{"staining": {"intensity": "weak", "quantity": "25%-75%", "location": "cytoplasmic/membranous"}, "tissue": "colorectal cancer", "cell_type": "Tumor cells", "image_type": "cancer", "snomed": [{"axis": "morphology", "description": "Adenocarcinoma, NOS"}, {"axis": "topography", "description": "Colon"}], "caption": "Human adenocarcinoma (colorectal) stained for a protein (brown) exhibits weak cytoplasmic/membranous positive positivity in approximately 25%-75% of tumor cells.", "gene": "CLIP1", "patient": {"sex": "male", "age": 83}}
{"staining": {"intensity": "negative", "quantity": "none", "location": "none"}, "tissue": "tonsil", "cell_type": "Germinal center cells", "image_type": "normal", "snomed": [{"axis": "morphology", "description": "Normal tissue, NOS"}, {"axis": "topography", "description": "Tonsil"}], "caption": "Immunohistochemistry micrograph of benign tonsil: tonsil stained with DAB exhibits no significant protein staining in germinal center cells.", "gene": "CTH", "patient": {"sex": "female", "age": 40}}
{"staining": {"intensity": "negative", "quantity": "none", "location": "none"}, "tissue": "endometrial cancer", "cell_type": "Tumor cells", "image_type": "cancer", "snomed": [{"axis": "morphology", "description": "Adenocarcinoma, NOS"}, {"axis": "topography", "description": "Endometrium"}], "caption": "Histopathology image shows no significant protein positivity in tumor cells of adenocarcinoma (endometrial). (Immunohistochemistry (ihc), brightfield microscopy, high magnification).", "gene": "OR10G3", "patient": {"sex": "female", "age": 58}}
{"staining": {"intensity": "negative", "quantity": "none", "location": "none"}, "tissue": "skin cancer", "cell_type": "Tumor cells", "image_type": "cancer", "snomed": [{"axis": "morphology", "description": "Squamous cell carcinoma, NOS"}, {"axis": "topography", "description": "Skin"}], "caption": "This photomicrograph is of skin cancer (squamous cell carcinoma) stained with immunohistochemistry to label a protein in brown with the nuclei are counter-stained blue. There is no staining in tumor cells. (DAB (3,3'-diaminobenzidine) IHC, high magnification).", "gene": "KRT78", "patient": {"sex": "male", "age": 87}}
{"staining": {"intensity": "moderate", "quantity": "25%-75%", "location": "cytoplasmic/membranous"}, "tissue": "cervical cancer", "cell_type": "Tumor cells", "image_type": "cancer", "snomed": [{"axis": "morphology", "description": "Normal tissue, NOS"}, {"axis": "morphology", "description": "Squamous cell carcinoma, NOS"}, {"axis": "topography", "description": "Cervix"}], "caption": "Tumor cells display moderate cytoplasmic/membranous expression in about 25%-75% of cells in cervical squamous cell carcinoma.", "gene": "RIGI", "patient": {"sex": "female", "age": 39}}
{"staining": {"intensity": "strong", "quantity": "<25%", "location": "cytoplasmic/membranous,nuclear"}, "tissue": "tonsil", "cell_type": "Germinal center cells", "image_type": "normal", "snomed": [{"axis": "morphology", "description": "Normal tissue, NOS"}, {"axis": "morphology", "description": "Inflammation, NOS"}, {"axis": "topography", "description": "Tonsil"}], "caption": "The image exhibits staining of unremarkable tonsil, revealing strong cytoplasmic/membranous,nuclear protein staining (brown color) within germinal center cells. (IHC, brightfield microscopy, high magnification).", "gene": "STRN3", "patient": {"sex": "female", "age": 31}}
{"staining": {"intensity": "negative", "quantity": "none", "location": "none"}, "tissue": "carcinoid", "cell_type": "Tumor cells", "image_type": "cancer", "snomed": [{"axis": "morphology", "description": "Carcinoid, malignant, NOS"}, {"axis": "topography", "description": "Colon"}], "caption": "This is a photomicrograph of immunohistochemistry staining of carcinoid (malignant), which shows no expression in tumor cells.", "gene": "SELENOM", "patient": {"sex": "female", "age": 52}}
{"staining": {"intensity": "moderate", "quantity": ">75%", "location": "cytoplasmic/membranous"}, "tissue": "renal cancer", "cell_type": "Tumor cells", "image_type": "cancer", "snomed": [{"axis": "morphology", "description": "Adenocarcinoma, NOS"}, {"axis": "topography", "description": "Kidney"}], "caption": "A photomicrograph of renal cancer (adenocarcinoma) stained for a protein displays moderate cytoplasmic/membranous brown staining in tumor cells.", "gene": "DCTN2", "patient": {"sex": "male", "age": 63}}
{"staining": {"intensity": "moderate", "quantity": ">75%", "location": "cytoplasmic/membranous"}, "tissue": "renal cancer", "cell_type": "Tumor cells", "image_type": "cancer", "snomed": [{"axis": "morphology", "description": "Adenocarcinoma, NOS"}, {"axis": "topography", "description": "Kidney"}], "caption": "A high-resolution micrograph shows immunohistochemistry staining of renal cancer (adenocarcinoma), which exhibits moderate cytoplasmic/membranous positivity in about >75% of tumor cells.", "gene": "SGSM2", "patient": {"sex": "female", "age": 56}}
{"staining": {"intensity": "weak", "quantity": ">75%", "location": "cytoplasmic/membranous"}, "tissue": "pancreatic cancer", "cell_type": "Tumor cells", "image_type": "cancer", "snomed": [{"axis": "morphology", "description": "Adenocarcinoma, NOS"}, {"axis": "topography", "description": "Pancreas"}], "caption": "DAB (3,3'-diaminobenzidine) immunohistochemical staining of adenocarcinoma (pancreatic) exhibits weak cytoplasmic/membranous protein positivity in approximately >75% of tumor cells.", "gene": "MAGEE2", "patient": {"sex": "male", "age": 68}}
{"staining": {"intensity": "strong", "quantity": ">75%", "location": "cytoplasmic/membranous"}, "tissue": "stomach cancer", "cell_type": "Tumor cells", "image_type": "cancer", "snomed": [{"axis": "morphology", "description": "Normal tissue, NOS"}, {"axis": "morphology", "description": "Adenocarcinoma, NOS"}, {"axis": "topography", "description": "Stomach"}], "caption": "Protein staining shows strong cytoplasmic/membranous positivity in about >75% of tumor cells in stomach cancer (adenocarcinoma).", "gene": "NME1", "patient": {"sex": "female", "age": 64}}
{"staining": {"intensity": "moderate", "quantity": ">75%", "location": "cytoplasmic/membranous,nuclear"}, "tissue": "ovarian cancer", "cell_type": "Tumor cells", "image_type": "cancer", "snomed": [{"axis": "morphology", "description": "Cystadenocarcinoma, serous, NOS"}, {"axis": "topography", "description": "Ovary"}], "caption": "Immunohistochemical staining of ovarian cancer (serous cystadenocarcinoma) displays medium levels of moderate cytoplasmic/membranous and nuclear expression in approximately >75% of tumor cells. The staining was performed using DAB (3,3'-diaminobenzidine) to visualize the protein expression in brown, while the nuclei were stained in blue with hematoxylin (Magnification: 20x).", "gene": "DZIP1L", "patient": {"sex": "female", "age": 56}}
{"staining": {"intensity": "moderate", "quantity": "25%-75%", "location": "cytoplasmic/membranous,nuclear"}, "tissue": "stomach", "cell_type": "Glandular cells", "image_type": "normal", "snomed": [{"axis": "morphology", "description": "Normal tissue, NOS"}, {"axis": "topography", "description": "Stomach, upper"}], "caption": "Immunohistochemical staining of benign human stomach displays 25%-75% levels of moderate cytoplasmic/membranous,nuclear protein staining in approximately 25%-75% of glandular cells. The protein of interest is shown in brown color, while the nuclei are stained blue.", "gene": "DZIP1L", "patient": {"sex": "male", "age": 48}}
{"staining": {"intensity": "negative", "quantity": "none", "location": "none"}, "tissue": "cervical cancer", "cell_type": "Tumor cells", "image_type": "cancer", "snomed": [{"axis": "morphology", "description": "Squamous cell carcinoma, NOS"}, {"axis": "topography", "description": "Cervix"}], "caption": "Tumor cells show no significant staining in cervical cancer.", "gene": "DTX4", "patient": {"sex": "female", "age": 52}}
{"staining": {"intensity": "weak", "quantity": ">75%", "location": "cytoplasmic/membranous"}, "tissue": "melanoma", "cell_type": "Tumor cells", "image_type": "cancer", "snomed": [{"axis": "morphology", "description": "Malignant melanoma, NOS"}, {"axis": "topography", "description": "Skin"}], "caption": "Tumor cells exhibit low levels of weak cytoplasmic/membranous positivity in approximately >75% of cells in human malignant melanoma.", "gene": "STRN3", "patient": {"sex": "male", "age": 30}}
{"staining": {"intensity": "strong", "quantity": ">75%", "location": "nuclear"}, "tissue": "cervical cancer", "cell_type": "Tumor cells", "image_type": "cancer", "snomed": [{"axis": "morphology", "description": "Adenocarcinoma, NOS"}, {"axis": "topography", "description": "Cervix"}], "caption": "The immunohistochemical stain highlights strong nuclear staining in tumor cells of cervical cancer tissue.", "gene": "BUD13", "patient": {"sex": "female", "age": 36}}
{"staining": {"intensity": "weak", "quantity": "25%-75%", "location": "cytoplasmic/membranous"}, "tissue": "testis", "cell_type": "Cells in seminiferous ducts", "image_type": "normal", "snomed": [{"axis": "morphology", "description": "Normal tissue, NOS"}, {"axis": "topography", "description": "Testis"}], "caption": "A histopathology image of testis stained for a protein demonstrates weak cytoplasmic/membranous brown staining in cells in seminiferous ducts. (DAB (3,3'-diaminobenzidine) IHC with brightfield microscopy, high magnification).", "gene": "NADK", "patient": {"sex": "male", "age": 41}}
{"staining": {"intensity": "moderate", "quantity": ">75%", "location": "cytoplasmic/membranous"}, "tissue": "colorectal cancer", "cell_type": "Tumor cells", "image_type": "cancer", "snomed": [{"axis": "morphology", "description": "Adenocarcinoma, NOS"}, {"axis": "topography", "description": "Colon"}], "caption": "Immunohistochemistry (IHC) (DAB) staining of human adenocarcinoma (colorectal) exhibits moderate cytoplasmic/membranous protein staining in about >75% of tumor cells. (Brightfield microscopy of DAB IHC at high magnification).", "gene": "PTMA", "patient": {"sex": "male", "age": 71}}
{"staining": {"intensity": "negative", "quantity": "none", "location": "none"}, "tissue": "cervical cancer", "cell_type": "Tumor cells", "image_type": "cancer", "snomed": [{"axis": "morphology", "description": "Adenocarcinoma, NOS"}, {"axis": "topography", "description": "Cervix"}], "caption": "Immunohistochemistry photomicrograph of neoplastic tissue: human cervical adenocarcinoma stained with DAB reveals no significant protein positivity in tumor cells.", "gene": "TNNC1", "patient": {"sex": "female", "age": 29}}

--------------------------------

- YOUR TASK -
The task calls for all lines in the entries that hold "malignant".

- WORKED SOLUTION -
{"staining": {"intensity": "negative", "quantity": "none", "location": "none"}, "tissue": "carcinoid", "cell_type": "Tumor cells", "image_type": "cancer", "snomed": [{"axis": "morphology", "description": "Carcinoid, malignant, NOS"}, {"axis": "topography", "description": "Colon"}], "caption": "This is a photomicrograph of immunohistochemistry staining of carcinoid (malignant), which shows no expression in tumor cells.", "gene": "SELENOM", "patient": {"sex": "female", "age": 52}}
{"staining": {"intensity": "weak", "quantity": ">75%", "location": "cytoplasmic/membranous"}, "tissue": "melanoma", "cell_type": "Tumor cells", "image_type": "cancer", "snomed": [{"axis": "morphology", "description": "Malignant melanoma, NOS"}, {"axis": "topography", "description": "Skin"}], "caption": "Tumor cells exhibit low levels of weak cytoplasmic/membranous positivity in approximately >75% of cells in human malignant melanoma.", "gene": "STRN3", "patient": {"sex": "male", "age": 30}}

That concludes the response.